Now that the oil spill in the Gulf of Mexico is contained, offshore drilling on the Carolina Coast is again up for debate.
Now that the oil spill in the Gulf of Mexico is contained, offshore drilling on the Carolina Coast is again up for debate.
Experts talked it over Friday at Coastal Carolina University, trying to figure out whether drilling off our coast would be worth the risk.
There were no easy answers, in part because no one knows how much oil is out there. But the experts agreed there is an opportunity for South Carolina to tap another offshore energy source: the wind.

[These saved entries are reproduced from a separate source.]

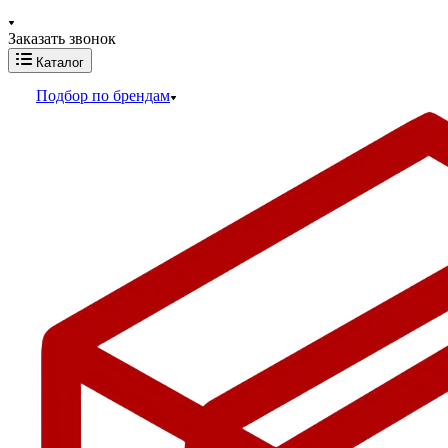
Заказать звонок
Каталог
Подбор по брендам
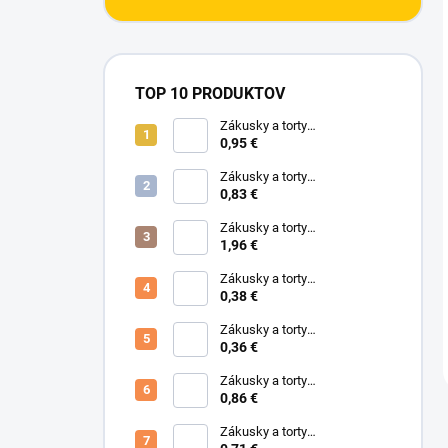
TOP 10 PRODUKTOV
Zákusky a torty
470x260x85mm spodok, vrch
0,95 €
478x266x50mm, (0232/01)
(0233/02)
Zákusky a torty
430x225x72mm spodok, vrch
0,83 €
438x230x50mm, (0236/01)
(0237/02)
Zákusky a torty
647x512x89mm spodok, vrch
1,96 €
658x518x75mm, (0458/01)
(0458/02)
Zákusky a torty
360x260x50mm, (S005)
0,38 €
Zákusky a torty
0,36 €
270x180x80mm (T13) Biela
Zákusky a torty
560x370x90mm BIELA (T10
0,86 €
V+S 3VLB/BH)
Zákusky a torty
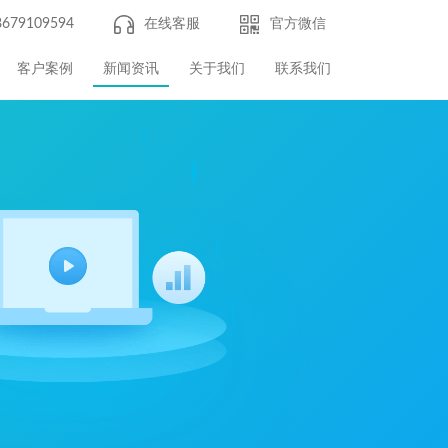
8679109594
在线客服
官方微信
客户案例
新闻资讯
关于我们
联系我们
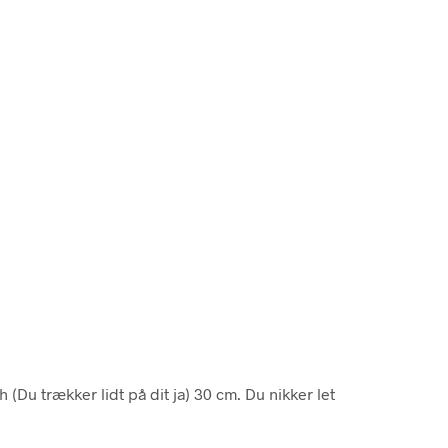
(Du trækker lidt på dit ja) 30 cm. Du nikker let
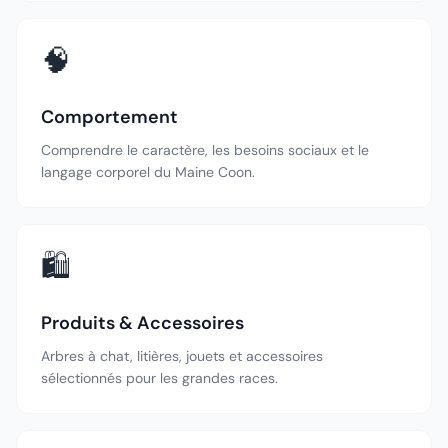
🧠
Comportement
Comprendre le caractère, les besoins sociaux et le
langage corporel du Maine Coon.
🛍️
Produits & Accessoires
Arbres à chat, litières, jouets et accessoires
sélectionnés pour les grandes races.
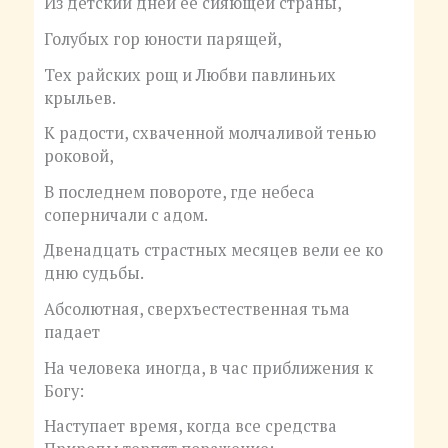
Из детский дней ее сияющей страны,
Голубых гор юности парящей,
Тех райских рощ и Любви павлиньих
крыльев.
К радости, схваченной молчаливой тенью
роковой,
В последнем повороте, где небеса
соперничали с адом.
Двенадцать страстных месяцев вели ее ко
дню судьбы.
Абсолютная, сверхъестественная тьма
падает
На человека иногда, в час приближения к
Богу:
Наступает время, когда все средства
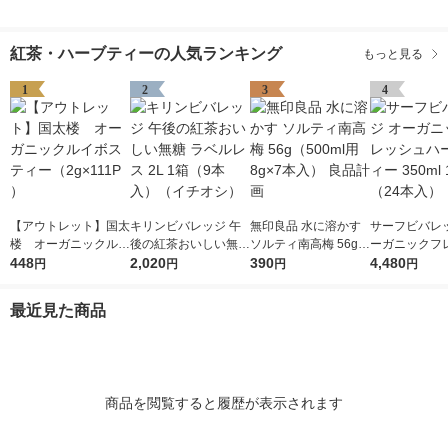
紅茶・ハーブティーの人気ランキング
もっと見る
1
2
3
4
【アウトレット】国太
キリンビバレッジ 午
無印良品 水に溶かす
サーフビバレッ
楼 オーガニックルイ
後の紅茶おいしい無糖
ソルティ南高梅 56g
ーガニックフ
ボスティー（2g×111P
448
ラベルレス 2L 1箱（9
2,020
（500ml用8g×7本
390
ハーブティー 35
4,480
円
円
円
円
）
本入）（イチオシ）
入） 良品計画
箱（24本入）
最近見た商品
商品を閲覧すると履歴が表示されます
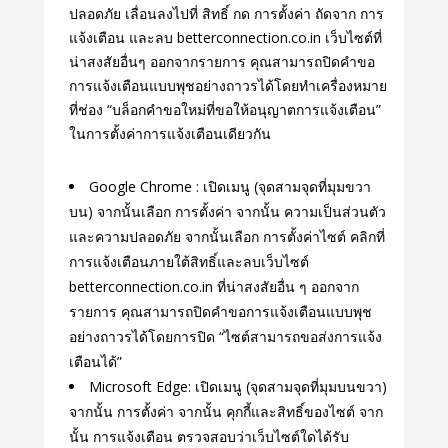
ปลอดภัย เลื่อนลงไปที่ สิทธิ์ กด การตั้งค่า ถัดจาก การ
แจ้งเตือน และลบ betterconnection.co.in เว็บไซต์ที่
น่าสงสัยอื่นๆ ออกจากรายการ คุณสามารถปิดคําขอ
การแจ้งเตือนแบบพุชอย่างถาวรได้โดยทําเครื่องหมาย
ที่ช่อง “บล็อกคําขอใหม่ที่ขอให้อนุญาตการแจ้งเตือน”
ในการตั้งค่าการแจ้งเตือนเดียวกัน
Google Chrome : เปิดเมนู (จุดสามจุดที่มุมขวา
บน) จากนั้นเลือก การตั้งค่า จากนั้น ความเป็นส่วนตัว
และความปลอดภัย จากนั้นเลือก การตั้งค่าไซต์ คลิกที่
การแจ้งเตือนภายใต้สิทธิ์และลบเว็บไซต์
betterconnection.co.in ที่น่าสงสัยอื่น ๆ ออกจาก
รายการ คุณสามารถปิดคําขอการแจ้งเตือนแบบพุช
อย่างถาวรได้โดยการปิด “ไซต์สามารถขอส่งการแจ้ง
เตือนได้”
Microsoft Edge: เปิดเมนู (จุดสามจุดที่มุมบนขวา)
จากนั้น การตั้งค่า จากนั้น คุกกี้และสิทธิ์ของไซต์ จาก
นั้น การแจ้งเตือน ตรวจสอบว่าเว็บไซต์ใดได้รับ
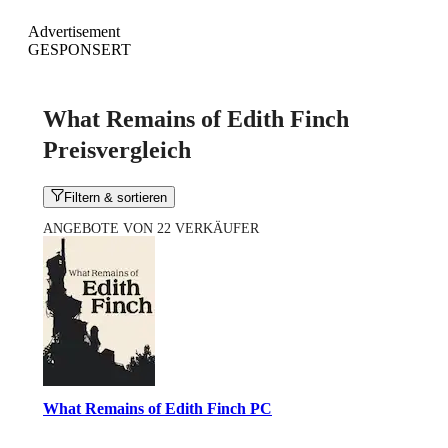
Advertisement
GESPONSERT
What Remains of Edith Finch
Preisvergleich
Filtern & sortieren
ANGEBOTE VON 22 VERKÄUFER
What Remains of Edith Finch PC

The academics from CCU and the University of North Carolina Wilmington studied the impact of the Gulf oil spill and decided an event like that could have the same kind of devastating economic and environmental cost, if it happened off coast of the Carolinas.
"There's no reason to expect it not to," said Paul Gayes of CCU's Center for Marine and Wetland Studies.

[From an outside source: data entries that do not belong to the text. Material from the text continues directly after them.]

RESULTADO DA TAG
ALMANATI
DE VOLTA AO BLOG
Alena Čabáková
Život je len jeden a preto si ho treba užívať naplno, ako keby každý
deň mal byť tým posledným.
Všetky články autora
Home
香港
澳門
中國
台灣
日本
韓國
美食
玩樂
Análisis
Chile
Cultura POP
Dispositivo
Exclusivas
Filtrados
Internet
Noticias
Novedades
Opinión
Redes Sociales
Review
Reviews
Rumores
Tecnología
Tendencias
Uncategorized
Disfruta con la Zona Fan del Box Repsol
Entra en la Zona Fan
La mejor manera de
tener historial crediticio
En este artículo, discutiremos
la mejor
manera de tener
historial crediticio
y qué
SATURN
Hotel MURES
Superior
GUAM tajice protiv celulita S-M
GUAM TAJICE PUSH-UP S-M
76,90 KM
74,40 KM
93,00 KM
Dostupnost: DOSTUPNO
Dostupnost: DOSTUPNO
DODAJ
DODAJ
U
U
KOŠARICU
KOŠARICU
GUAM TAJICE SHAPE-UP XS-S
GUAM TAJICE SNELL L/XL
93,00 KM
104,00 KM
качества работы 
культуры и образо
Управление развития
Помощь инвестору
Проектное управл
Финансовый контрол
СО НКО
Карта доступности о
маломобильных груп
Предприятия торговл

But Gayes says South Carolina has a natural advantage that Louisiana doesn't: the Gulf Stream.
"Which is good in the sense of the Grand Strand because there's a mechanism to take it away."
But Gayes and the other experts say, no one really knows if there's any oil off the Carolina Coast, since the only studies are decades old.
"There's two issues. There's what's assumed to be out there and there's what's proven and it's not really going to be proven until you drill it in all honesty."
But is drilling worth the risk? SC Rep. Alan Clemmons of Myrtle Beach, who heard the discussion, says there will likely never be an oil well constructed off the coast of South Carolina.
"I don't think there's any interest in the possibility of ruining the crown jewels of South Carolina, being the Grand Strand, with a possible oil spill," Clemmons said.
He says natural gas is a different story, if it's there.
Clemmons says the state also has to consider green technology, like the wind.
Gayes says South Carolina should use the Gulf oil spill as an opportunity to take the lead in wind development, since the first states in will win.
"The worry is if you wait too long and someone else makes that initial effort, they take that risk and they benefit from it, that you basically watch from the sidelines," Gayes said.
Gayes says the North Myrtle Beach community is enthusiastic about wind energy and it's not the environmentalists who are taking the lead. He said it's the business community and he believes we'll see more of that in the future.